Marcel Fratzscher, Präsident des Deutschen Instituts für Wirtschaftsforschung
Was wird aus den Strukturreformen?
Was heute in Berlin passiert ist, zeigt, wie schwierig es auch für diese Koalition wird. Die dringend benötigten Strukturreformen scheinen jetzt schon in weite Ferne zu rücken. So sieht das auch Jens Südekum, SPD-Mitglied und Professor für internationale Volkswirtschaftslehre an der Heinrich-Heine-Universität Düsseldorf:
Dass Merz nun im ersten Wahlgang gescheitert ist, sendet ein verheerendes Signal in die Gesellschaft und in die Wirtschaft: Die Reihen sind nicht geschlossen.
Jens Südekum, Heinrich-Heine-Universität Düsseldorf
Auch in Zukunft müsse mit Querschüssen gerechnet werden, wenn es um heikle Themen geht. "Dabei brauchen der Wirtschaftsstandort und das gesamte Land vor allem eines - eine stabile Regierung, die planbare Politik betreibt."
Jungunternehmer fordern "verlässliche Führung"
Es ist wohl ein Vorgeschmack auf das, was die neue Bundesregierung erwartet. Innerlich nicht an einem Strang ziehend, zudem Druck von außen durch knappe Mehrheitsverhältnisse. Ein Ruck für die Wirtschaft sieht anders aus.
Der Verband der jungen Unternehmer kritisiert das Abstimmungsverhalten der Koalitionäre und fordert deshalb: "In Zeiten wirtschaftlicher Unsicherheit, wachsender Bürokratie, internationaler Standortkonkurrenz, sowie internationaler Kriege und Konflikte braucht Deutschland eine verlässliche Führung." Parteipolitische Ränkespiele gefährdeten "den Wohlstand unseres Landes, mehren die Politikverdrossenheit und sind Wasser auf die Mühlen der Extremisten im Land".

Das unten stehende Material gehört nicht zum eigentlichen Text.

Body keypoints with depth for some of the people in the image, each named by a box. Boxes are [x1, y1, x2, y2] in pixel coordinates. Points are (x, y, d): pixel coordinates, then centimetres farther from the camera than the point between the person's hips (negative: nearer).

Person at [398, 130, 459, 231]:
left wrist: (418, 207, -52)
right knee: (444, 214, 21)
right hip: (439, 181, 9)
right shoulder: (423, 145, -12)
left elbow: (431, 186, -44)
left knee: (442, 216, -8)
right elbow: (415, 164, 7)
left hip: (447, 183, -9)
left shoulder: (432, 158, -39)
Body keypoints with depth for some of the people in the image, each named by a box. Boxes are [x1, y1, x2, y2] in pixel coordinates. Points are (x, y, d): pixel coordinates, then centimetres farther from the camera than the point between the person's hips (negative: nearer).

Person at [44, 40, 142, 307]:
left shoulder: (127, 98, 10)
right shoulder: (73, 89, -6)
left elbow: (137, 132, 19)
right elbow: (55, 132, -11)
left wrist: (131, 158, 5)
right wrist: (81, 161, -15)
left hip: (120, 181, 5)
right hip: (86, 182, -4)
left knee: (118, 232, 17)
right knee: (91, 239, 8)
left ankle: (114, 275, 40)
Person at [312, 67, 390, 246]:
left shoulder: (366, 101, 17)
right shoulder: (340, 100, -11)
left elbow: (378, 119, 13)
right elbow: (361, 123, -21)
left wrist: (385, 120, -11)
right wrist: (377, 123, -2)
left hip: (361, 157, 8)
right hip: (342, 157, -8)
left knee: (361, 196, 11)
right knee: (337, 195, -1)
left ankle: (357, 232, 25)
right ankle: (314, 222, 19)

Deutschlands Bild im Ausland weiter schwach
Eines ist in jedem Fall klar. Auch wenn Merz am Ende zum Kanzler gewählt wird, er hat mehr als ein paar Kratzer abbekommen und das hat auch Folgen im Ausland: "Statt notwendiger Stärke zeigt Deutschland einmal mehr Schwäche. Für künftige Verhandlungen mit den USA und im Ukraine-Konflikt sind das schlechte Vorzeichen. Deutschland wird international noch lange aus einer Position der Schwäche agieren", glaubt Alexander Krüger, Chefvolkswirt vom Bankhaus Hauck Aufhäuser Lampe.
Gerade jetzt bräuchte es ein starkes, geeintes Deutschland im Inneren, dass die grundlegenden Wirtschaftsreformen anpackt, mit einem starken Kanzler an der Spitze, der Deutschland und Europa gegenüber Donald Trumps Zollkapriolen und anderen geopolitischen Herausforderungen vertritt. Stattdessen tritt die Bundesrepublik weiter auf der Stelle und verwickelt sich selbst weiter im Klein-Klein der letzten Jahre. So heißt es leider: Neue wirtschaftliche Stärke weiterhin verzweifelt gesucht.